HTX’s Data Science and AI (DSAI) Centre of Expertise leverages Google’s open-source, neural network-based Bidirectional Encoder Representations from Transformers (BERT)1 model.

Trained on a massive amount of data, BERT can “understand” language so well that it can determine the importance of certain words in their context. For example, it can differentiate whether the word ‘bat’ meant the animal or the sports equipment within the sentence.

Using BERT’s methodologies as a base, DSAI is building better ATS models that can pick out the core messages from a piece of text to produce higher quality summaries.

Above and Beyond

Currently, most ATS programs are only able to generate one summary from one article. However, to make sense of a topic given the deluge of information in our big data era, we need a way to synthesise one topical summary from many sources.

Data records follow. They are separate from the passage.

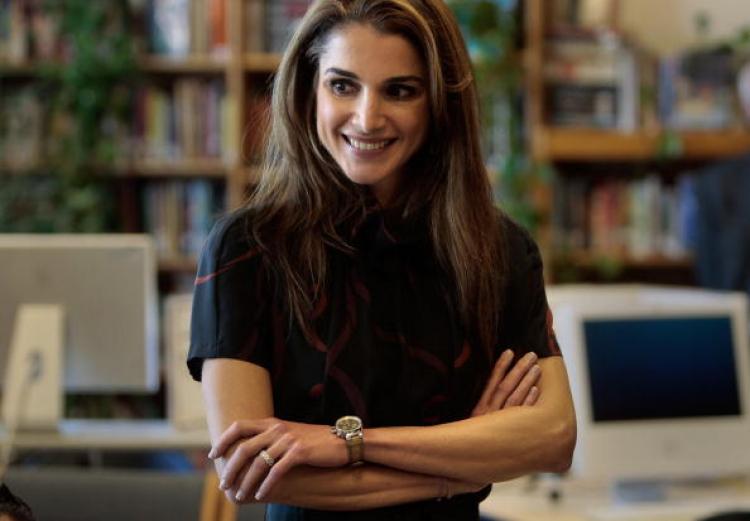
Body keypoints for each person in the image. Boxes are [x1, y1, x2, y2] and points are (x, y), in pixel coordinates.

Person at [187, 0, 576, 519]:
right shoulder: (248, 248)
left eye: (400, 90)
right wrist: (463, 463)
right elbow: (248, 473)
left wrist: (347, 445)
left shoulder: (499, 250)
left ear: (440, 102)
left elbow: (553, 439)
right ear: (309, 91)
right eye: (342, 85)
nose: (367, 118)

Hence, DSAI explored the generation of one summary from multiple articles through the innovative use of network analysis techniques. 

ATS

This technique first combines all the information from multiple sources into one document. Each sentence will be analysed, and the important information will be extracted to construct a final document for summarisation. (Image credit: HTX)

These summaries are incredibly useful in many domains - one of which is condensing news for rapid sensemaking. Today, news summarisation within the Home Team is a largely manual process done by officers. If we could automate this process with ATS, we can complement their efforts by processing a greater volume of articles at a fraction of the time.

In the near future, Home Team officers can use HTX’s ATS to automatically distil key information from various sources, allowing for rapid sensemaking that supports decision-making to protect Singapore’s safety and security.

 

 

1Devlin, J., Chang, M.-W., Lee, K., & Toutanova, K. (2018). BERT: Pre-training of Deep Bidirectional Transformers for Language Understanding. arXiv:1810.04805v2.